O que fazer ::
Transcreva na íntegra o trecho sobre o debate acerca das penitenciárias, reproduzindo cada palavra e sinal sem alteração.

Trecho do documento ::
———
O debate reuniu o Juiz-Auxiliar da Presidência do Conselho Nacional de Justiça, Dr. Luciano Losekann, como palestrante; o Secretário da Segurança Pública do RS, Dr. Airton Michels, e o Presidente do Conselho Penitenciário do RS, Dr. Rodrigo Puggina, como debatedores.

 

O Presidente da Esapergs, Dr. Eduardo Cunha da Costa, primeiro a fazer uso da palavra, saudou os integrantes da mesa e participantes e ressaltou o sucesso da parceria entre as instituições PGE e Esapergs. “O grande êxito dessa parceria tem rendido frutos em debates importantíssimos para toda a sociedade”, afirmou.

 

Em sua saudação inicial, o Procurador-Geral do Estado, Dr. Carlos Henrique Kaipper, lembrou as recentes afirmações do Ministro da Justiça, Dr. José Eduardo Cardozo, de que este preferia morrer a cumprir pena em um estabelecimento prisional. “Estas declarações, aliadas à constatação também do Ministro Cardozo, de que nossas penitenciárias são ‘medievais’, dispensam maiores palavras de introdução ao tema”, declarou.
———
Dados registrados ::
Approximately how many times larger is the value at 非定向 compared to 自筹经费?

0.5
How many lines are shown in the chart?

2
———
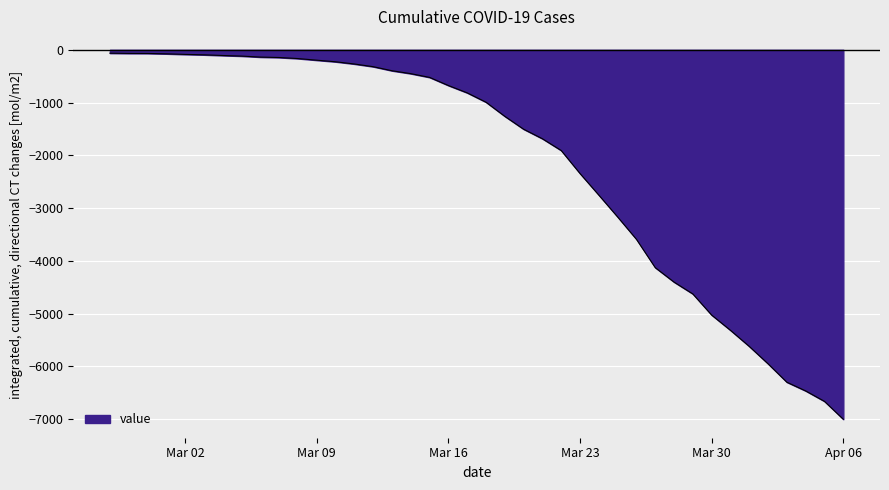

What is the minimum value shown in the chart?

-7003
———
Resolução da tarefa ::
O debate reuniu o Juiz-Auxiliar da Presidência do Conselho Nacional de Justiça, Dr. Luciano Losekann, como palestrante; o Secretário da Segurança Pública do RS, Dr. Airton Michels, e o Presidente do Conselho Penitenciário do RS, Dr. Rodrigo Puggina, como debatedores.

 

O Presidente da Esapergs, Dr. Eduardo Cunha da Costa, primeiro a fazer uso da palavra, saudou os integrantes da mesa e participantes e ressaltou o sucesso da parceria entre as instituições PGE e Esapergs. “O grande êxito dessa parceria tem rendido frutos em debates importantíssimos para toda a sociedade”, afirmou.

 

Em sua saudação inicial, o Procurador-Geral do Estado, Dr. Carlos Henrique Kaipper, lembrou as recentes afirmações do Ministro da Justiça, Dr. José Eduardo Cardozo, de que este preferia morrer a cumprir pena em um estabelecimento prisional. “Estas declarações, aliadas à constatação também do Ministro Cardozo, de que nossas penitenciárias são ‘medievais’, dispensam maiores palavras de introdução ao tema”, declarou.